Passo a passo para registrar os dados na ficha de bens e direitos
Dentro do programa Meu Imposto de Renda ou do portal e-CAC, o registro da conta em euro é efetuado na ficha de Bens e Direitos. O primeiro passo é selecionar o grupo referente a aplicações e investimentos ou depósitos bancários e o código correspondente a contas correntes ou depósitos em estabelecimentos bancários no exterior. No campo de localização, o contribuinte deve selecionar o país onde a instituição financeira receptora está sediada e registrada. No campo de discriminação, preenche-se uma descrição completa e clara: insere-se a razão social do banco ou da instituição emissora da conta global, o código IBAN, a moeda original mantida, o saldo em euros na data de encerramento do ano e a taxa PTAX applied no cálculo. Se houver diferença relevante entre o saldo do ano anterior e o atual, convém especificar na discriminação se o acréscimo decorreu de transferências do Brasil, de rendimentos de trabalho no exterior ou de variação patrimonial devidamente declarada.
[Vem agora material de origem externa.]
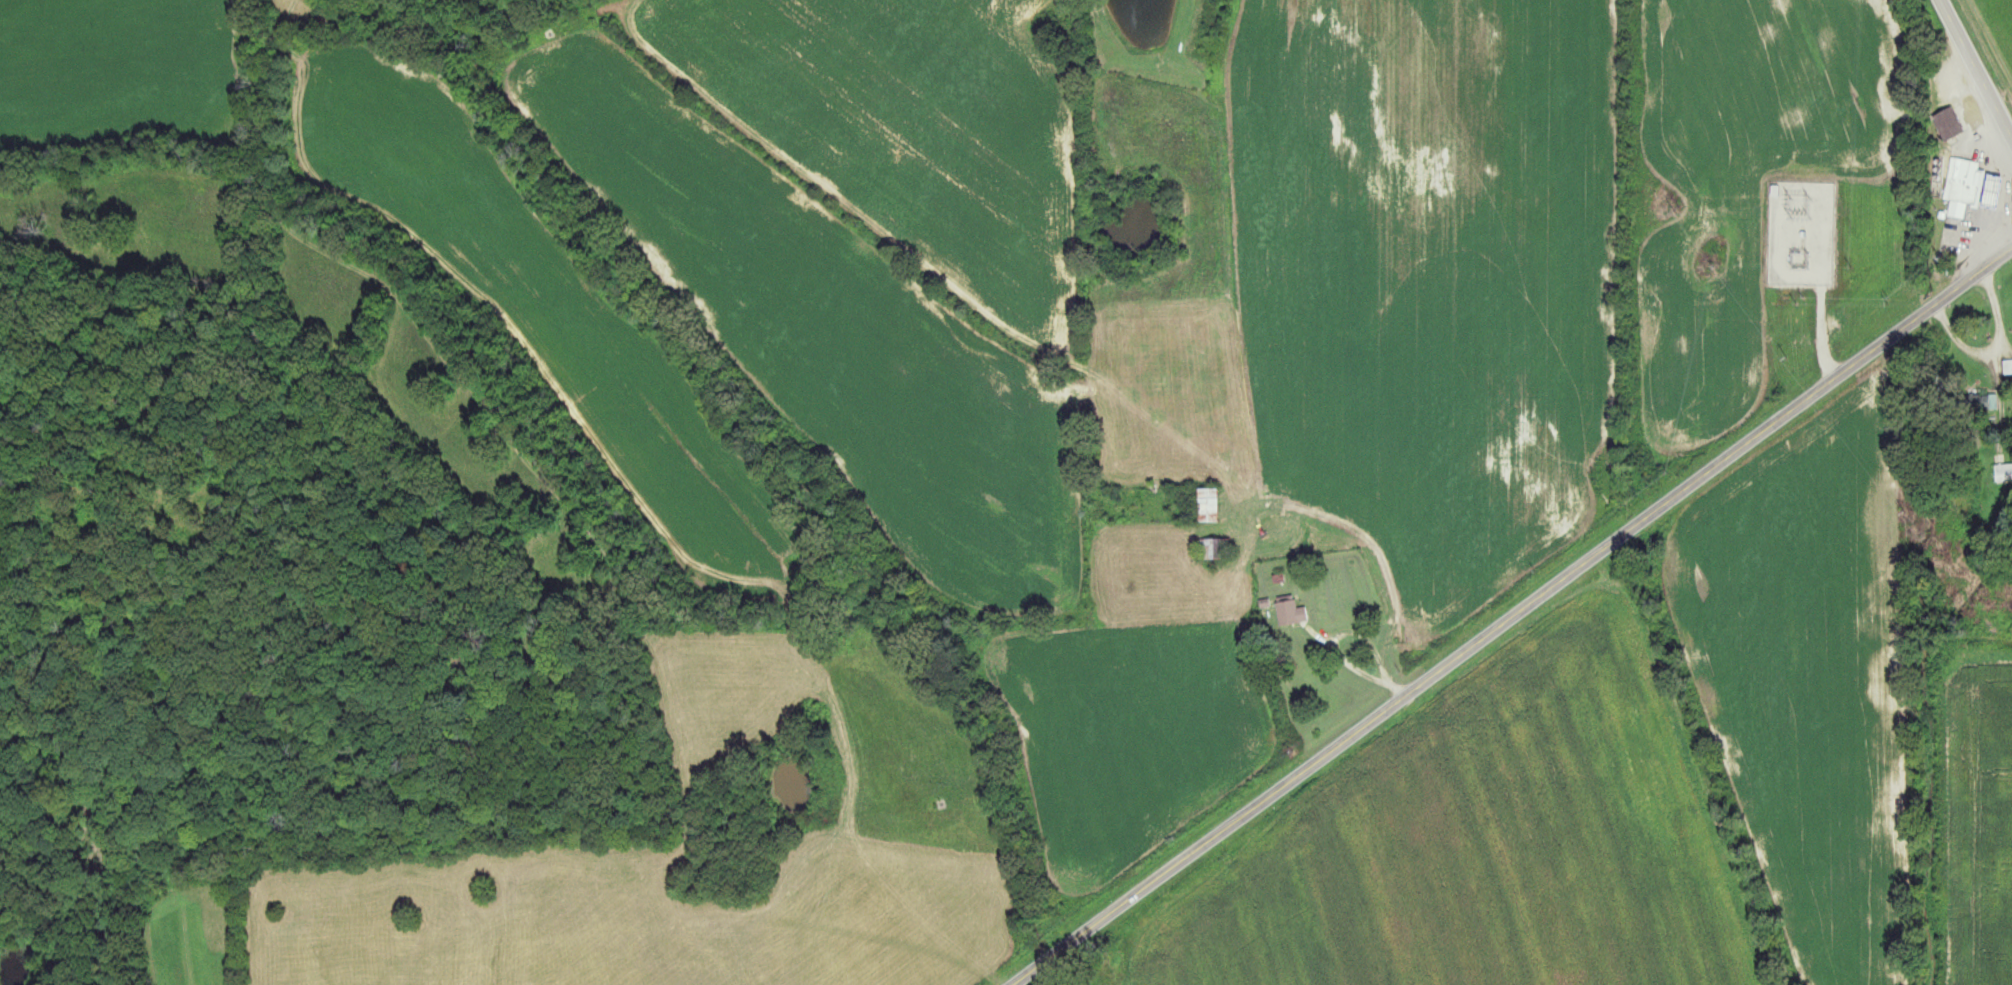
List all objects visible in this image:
road: (1975, 69)
building: (1948, 123)
building: (1963, 186)
building: (1980, 402)
building: (2004, 472)
building: (1210, 506)
building: (1214, 550)
building: (1296, 613)
road: (1514, 614)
Como funciona a tributação de juros e ganho de capital em euros
Manter saldo em euro parado na conta bancária não se confunde com auferir rendimentos financeiros ativos. A variação cambial decorrente do aumento da cotação do euro frente ao real não gera tributação automática sobre o saldo de depósito à vista não remunerado mantido por pessoas físicas. Contudo, se a conta no exterior remunerar o saldo acumulado por meio de juros, remuneração diária ou investimentos em ativos financeiros europeus, esses ganhos configuram rendimento sujeito ao Imposto de Renda. A apuração e o recolhimento dos impostos sobre rendimentos recebidos de fontes no exterior devem ser processados por meio do sistema Carnê-Leão, acessível pelo portal e-CAC da Receita Federal. O pagamento do tributo devido precisa ser efetuado dentro dos prazos regulamentares para evitar penalidades e juros de mora. Na apuração do ganho de capital na alienação de moeda estrangeira mantida em espécie ou em conta, as regras variam conforme a origem dos recursos utilizados para a aquisição da moeda.
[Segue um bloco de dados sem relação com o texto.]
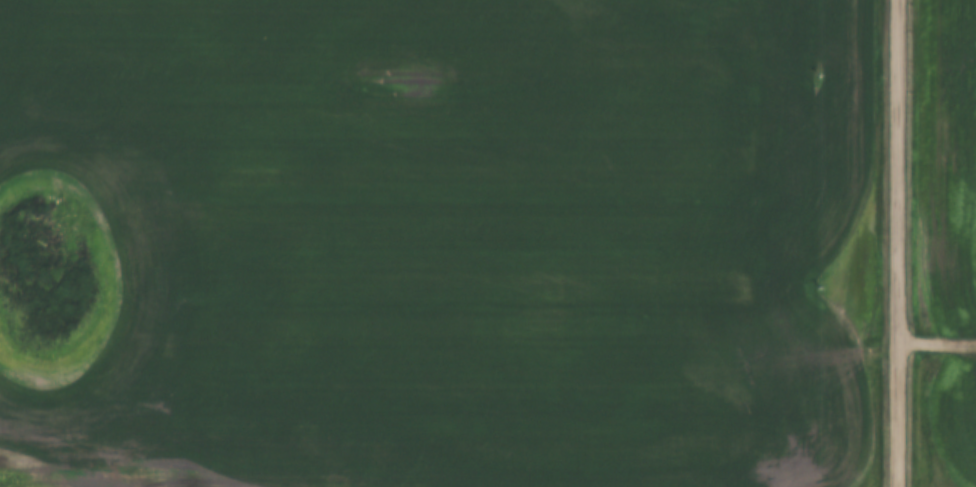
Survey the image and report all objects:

Declaração de Capitais Brasileiros no Exterior junto ao Banco Central
Além da prestação de contas anual perante a Receita Federal no Imposto de Renda, pessoas físicas domiciliadas no Brasil que mantêm bens, direitos e contas bancárias fora do país precisam estar atentas às exigências regulatórias do Banco Central. O órgão exige a entrega da Declaração de Capitais Brasileiros no Exterior (DCBE) para detentores de patrimônio no exterior que atinja os patamares mínimos de obrigatoriedade estabelecidos na regulamentação cambial. Enquanto o Imposto de Renda foca na apuração de tributos e na evolução patrimonial do contribuinte, a DCBE possui finalidade estatística e de acompanhamento do fluxo de capitais nacionais no exterior. As informações prestadas na DCBE devem estar estritamente alinhadas aos dados declarados à Receita Federal para evitar divergências nos sistemas oficiais do governo. O não cumprimento do prazo de envio da DCBE ou a prestação de informações incorretas sujeita o declarante a penalidades administrativas aplicadas pelo Banco Central.